9月にオープンした会員制の「三代目 脇彦 本店」
9月にオープンした会員制の「三代目 脇彦 本店」
 例えば、大阪の福島エリアに9月にオープンした「三代目 脇彦 本店」は、お酒を提供せず、肉とタレと米の味にこだわった会員制の焼肉店だ。タレは、1918年に創業した醸造酢卸店「脇彦商店」の初代店主が、取引先などにふるまった味噌ベースの甘辛ダレを再現し、米は季節に合ったものを釜で炊いて、おひつに入れて提供してくれる。メニューは6000円と8000円(税別)の2種類のコースのみで、ドリンクメニューに至っては、お茶が2種類あるだけで、肉と米とタレの相性に徹底的にこだわる。座席は座敷など13卓を備えているが、4人までの席が多い。

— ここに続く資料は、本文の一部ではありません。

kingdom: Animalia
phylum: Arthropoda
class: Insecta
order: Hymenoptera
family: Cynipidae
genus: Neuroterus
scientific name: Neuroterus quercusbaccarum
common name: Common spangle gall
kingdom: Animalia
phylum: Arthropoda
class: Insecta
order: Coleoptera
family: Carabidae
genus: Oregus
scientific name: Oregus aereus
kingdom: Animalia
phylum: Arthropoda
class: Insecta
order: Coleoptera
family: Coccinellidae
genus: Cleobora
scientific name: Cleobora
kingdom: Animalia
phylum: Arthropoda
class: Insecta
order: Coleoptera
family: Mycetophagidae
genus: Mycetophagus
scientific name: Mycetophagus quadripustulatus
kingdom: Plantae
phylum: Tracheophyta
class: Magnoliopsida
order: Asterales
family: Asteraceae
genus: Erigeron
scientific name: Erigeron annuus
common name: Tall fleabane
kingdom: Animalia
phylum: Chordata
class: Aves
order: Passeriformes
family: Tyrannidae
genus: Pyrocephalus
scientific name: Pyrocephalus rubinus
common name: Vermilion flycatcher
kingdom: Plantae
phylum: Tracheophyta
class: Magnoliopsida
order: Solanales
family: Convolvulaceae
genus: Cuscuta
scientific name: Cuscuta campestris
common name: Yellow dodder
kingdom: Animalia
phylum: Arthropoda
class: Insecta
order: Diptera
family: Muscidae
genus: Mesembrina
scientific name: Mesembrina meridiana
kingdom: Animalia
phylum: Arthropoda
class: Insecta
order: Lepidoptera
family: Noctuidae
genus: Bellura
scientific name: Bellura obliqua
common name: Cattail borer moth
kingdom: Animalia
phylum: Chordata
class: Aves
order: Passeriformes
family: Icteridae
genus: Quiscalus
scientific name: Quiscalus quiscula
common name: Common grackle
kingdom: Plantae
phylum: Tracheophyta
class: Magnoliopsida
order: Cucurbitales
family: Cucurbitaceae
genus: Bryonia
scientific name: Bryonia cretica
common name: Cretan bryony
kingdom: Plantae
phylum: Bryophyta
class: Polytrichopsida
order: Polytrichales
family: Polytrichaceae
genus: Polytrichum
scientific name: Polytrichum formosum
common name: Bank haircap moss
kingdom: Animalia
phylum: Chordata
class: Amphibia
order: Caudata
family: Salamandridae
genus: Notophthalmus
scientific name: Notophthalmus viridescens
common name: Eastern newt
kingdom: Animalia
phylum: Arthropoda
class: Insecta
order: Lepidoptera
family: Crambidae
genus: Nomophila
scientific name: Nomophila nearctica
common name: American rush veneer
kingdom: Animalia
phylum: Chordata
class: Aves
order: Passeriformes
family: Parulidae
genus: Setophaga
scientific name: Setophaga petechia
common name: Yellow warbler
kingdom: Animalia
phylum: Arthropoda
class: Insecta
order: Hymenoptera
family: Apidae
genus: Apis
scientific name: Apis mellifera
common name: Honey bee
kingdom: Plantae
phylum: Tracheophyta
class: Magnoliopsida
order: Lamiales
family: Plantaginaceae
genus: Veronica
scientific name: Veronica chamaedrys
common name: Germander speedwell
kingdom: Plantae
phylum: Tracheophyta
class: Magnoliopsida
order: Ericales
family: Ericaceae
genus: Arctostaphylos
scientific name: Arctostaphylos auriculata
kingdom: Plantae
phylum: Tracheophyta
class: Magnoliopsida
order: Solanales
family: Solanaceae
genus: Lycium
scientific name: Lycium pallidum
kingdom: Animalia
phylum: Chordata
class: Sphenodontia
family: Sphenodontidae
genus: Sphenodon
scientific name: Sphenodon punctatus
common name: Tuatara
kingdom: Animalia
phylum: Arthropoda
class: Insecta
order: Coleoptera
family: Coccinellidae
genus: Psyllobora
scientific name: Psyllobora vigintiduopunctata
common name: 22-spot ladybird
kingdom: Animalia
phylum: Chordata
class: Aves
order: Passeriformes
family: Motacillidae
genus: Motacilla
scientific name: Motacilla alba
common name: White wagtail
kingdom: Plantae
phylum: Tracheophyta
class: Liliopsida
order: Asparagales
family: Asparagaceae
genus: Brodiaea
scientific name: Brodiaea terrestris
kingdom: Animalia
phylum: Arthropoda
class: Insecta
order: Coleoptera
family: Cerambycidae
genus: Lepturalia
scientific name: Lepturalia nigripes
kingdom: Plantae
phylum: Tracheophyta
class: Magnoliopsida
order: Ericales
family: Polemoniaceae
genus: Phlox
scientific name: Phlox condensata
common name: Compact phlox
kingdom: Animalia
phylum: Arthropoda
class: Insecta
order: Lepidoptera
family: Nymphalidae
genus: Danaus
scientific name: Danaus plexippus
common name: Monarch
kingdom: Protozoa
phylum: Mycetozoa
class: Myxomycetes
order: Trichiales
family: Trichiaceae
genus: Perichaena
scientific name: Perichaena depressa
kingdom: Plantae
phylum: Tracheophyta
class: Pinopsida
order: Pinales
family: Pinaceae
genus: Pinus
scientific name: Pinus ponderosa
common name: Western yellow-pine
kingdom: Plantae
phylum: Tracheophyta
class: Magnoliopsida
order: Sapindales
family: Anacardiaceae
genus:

担当者によると、会員制の焼肉店において6000~8000円という価格帯は、他の会員制焼肉店よりは安いそうで、カップルや夫婦でちょっと贅沢したいときに利用しやすい焼肉店となっている。

「一頭買い焼肉 道頓堀みつる 心斎橋店」では日本庭園に見立てたプレートに乗って肉が運ばれる
「一頭買い焼肉 道頓堀みつる 心斎橋店」では
日本庭園に見立てたプレートに乗って
肉が運ばれる
 もう一つの例としては、大阪の心斎橋エリアで、10月にオープンした「一頭買い焼肉 道頓堀みつる 心斎橋店」だ。建物は2階建てで、1階には注文したメニューを運ぶためのレーンを導入し、目でも楽しめるエンターテインメント性あふれた店舗づくりをしている。一方、2階は全区画が個室となっており、ゆったりとくつろぎながら食事ができる。

 この2つの店舗の取材や近年の東京でも出店しつつある1人用焼肉店のブームを見ると、焼肉業界は少人数やおひとり様にターゲットの幅を広げることで、従来との差別化を図ろうとしているようだ。加えて、会員制やレーンで商品が運ばれてくるなどの付加価値をつけることで、特別感を演出している。今後の焼肉業界は、おひとり様などの少人数に支持されるメニュー開発や店舗づくりをはじめとする多様な層を獲得できるかどうかが重要になってくるということだろう。